— What you are asked to do —
The lines you need are those holding the word "github"; pull them from the material.

— Material for this exercise —

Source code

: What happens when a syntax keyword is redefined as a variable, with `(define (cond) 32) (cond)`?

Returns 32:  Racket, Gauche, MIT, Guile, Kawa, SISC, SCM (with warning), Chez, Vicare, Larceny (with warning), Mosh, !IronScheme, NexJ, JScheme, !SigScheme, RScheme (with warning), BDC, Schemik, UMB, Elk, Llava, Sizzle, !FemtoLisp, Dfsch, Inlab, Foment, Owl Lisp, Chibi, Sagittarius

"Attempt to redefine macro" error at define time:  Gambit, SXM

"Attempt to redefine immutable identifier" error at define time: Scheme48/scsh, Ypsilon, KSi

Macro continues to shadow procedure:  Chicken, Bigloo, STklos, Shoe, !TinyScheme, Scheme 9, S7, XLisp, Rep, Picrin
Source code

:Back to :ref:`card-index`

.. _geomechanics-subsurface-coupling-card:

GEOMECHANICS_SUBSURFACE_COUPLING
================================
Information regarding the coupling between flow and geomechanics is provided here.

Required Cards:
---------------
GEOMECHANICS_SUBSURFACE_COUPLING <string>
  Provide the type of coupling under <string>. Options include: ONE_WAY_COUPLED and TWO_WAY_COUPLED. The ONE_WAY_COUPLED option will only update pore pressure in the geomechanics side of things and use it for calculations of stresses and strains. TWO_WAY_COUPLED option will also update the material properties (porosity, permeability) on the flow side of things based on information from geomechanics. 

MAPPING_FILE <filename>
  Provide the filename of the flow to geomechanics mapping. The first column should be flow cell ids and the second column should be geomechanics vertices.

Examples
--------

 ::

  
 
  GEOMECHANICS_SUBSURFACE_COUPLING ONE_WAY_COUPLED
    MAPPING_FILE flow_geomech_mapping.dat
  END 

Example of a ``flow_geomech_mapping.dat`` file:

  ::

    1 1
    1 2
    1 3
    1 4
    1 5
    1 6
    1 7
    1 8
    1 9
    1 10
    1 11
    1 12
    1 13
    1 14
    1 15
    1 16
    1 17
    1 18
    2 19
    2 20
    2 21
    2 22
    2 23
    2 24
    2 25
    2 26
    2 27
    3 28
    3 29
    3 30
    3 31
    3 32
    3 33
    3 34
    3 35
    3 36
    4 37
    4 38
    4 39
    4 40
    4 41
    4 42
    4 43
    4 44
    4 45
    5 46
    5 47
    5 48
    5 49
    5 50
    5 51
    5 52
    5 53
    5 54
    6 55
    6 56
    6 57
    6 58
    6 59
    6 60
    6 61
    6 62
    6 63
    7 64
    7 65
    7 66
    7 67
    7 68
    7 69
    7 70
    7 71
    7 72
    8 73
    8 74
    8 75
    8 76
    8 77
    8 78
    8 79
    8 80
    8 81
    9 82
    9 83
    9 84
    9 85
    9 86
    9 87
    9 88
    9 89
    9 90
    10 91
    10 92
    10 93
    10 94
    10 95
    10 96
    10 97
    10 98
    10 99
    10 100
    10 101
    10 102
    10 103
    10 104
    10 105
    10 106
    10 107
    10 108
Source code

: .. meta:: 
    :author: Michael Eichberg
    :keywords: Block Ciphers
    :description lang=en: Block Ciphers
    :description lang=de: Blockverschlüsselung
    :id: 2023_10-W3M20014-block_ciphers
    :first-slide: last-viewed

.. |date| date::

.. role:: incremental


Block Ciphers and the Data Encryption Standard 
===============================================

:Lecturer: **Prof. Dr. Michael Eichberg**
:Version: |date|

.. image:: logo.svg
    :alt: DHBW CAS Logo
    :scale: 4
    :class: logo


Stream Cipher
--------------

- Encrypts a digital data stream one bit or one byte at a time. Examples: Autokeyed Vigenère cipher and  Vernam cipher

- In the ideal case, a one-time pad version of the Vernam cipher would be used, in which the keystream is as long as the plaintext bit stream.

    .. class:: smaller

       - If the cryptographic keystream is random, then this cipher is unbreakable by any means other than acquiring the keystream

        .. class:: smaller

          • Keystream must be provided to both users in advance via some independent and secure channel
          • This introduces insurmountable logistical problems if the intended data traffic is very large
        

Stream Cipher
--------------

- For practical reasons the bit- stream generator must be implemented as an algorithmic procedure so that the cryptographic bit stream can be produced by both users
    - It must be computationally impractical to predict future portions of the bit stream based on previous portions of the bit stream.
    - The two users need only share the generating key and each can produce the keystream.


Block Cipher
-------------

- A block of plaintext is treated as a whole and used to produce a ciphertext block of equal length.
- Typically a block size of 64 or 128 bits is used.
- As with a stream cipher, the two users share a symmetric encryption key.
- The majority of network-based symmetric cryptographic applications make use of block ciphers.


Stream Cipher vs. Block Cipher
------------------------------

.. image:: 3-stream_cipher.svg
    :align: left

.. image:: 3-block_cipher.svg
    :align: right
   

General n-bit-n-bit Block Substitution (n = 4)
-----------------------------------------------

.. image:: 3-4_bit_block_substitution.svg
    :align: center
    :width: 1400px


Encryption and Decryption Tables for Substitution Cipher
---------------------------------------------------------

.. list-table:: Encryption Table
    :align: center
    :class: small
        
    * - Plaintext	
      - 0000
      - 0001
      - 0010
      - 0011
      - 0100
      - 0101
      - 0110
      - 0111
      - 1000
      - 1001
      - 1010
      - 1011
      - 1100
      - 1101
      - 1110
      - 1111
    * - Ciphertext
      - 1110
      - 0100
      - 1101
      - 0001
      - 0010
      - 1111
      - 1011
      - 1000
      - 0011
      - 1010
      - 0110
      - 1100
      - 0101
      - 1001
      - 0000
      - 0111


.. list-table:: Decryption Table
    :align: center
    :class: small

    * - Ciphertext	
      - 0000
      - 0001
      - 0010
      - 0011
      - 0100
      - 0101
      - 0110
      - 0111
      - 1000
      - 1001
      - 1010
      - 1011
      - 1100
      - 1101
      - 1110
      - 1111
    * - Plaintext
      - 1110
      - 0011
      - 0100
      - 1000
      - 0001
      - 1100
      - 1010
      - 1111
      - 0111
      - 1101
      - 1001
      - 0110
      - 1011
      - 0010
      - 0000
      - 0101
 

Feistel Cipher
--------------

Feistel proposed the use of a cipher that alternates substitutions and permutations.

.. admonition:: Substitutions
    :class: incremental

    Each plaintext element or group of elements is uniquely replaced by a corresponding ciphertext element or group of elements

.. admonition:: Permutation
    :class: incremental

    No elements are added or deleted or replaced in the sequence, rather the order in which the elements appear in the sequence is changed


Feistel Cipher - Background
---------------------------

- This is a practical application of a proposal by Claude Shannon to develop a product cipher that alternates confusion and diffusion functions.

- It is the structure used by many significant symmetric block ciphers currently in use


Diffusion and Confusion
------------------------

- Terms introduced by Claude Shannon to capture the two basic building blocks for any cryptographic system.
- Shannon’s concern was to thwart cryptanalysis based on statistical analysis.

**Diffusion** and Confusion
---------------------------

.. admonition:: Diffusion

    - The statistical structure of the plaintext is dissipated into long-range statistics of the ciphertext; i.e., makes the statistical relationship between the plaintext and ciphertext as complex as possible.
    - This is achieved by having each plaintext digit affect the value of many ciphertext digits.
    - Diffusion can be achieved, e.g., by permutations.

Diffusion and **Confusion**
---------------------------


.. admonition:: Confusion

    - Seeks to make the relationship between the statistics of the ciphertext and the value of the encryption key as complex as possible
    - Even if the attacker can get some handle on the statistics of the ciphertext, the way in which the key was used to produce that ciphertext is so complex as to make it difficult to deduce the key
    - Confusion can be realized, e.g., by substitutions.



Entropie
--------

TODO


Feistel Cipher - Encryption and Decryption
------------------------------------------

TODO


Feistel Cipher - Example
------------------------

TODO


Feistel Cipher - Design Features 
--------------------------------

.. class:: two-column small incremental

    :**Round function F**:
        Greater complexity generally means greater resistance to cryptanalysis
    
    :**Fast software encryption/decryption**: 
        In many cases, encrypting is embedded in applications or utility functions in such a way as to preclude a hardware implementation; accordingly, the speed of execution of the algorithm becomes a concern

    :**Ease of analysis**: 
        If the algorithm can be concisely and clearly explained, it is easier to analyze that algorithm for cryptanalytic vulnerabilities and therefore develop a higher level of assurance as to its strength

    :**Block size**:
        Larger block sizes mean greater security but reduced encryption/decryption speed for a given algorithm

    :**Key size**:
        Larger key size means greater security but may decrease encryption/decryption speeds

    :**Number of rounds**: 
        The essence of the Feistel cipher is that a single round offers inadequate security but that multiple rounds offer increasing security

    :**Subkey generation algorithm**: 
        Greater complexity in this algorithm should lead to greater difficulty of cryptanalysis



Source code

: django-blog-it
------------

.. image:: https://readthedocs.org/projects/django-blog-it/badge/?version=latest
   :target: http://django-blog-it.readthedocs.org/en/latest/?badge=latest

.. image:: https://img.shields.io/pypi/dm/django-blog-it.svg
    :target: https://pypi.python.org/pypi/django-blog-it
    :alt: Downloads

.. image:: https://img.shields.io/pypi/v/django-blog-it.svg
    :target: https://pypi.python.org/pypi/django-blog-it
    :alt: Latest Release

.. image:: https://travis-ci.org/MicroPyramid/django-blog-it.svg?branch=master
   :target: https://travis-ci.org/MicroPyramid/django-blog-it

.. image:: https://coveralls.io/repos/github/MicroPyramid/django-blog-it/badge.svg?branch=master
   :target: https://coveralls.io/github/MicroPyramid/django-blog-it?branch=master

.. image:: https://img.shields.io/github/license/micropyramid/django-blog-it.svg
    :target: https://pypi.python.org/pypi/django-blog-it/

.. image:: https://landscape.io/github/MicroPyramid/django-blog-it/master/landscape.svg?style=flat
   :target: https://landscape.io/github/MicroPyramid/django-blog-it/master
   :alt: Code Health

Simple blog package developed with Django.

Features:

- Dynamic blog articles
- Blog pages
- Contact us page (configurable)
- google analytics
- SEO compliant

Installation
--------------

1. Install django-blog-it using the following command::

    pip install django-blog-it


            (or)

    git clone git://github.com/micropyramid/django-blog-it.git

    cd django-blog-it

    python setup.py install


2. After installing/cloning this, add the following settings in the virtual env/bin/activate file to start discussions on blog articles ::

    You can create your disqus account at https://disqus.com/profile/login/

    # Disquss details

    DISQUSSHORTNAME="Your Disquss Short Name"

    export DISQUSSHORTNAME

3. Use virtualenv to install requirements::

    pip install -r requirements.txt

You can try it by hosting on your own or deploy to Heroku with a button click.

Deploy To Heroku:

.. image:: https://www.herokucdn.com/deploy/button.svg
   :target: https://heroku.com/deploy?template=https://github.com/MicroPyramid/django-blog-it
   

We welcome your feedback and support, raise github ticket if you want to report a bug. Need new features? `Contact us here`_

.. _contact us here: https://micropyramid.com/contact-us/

— Result of this task —
.. image:: https://coveralls.io/repos/github/MicroPyramid/django-blog-it/badge.svg?branch=master
   :target: https://coveralls.io/github/MicroPyramid/django-blog-it?branch=master
.. image:: https://img.shields.io/github/license/micropyramid/django-blog-it.svg
.. image:: https://landscape.io/github/MicroPyramid/django-blog-it/master/landscape.svg?style=flat
   :target: https://landscape.io/github/MicroPyramid/django-blog-it/master
    git clone git://github.com/micropyramid/django-blog-it.git
   :target: https://heroku.com/deploy?template=https://github.com/MicroPyramid/django-blog-it
We welcome your feedback and support, raise github ticket if you want to report a bug. Need new features? `Contact us here`_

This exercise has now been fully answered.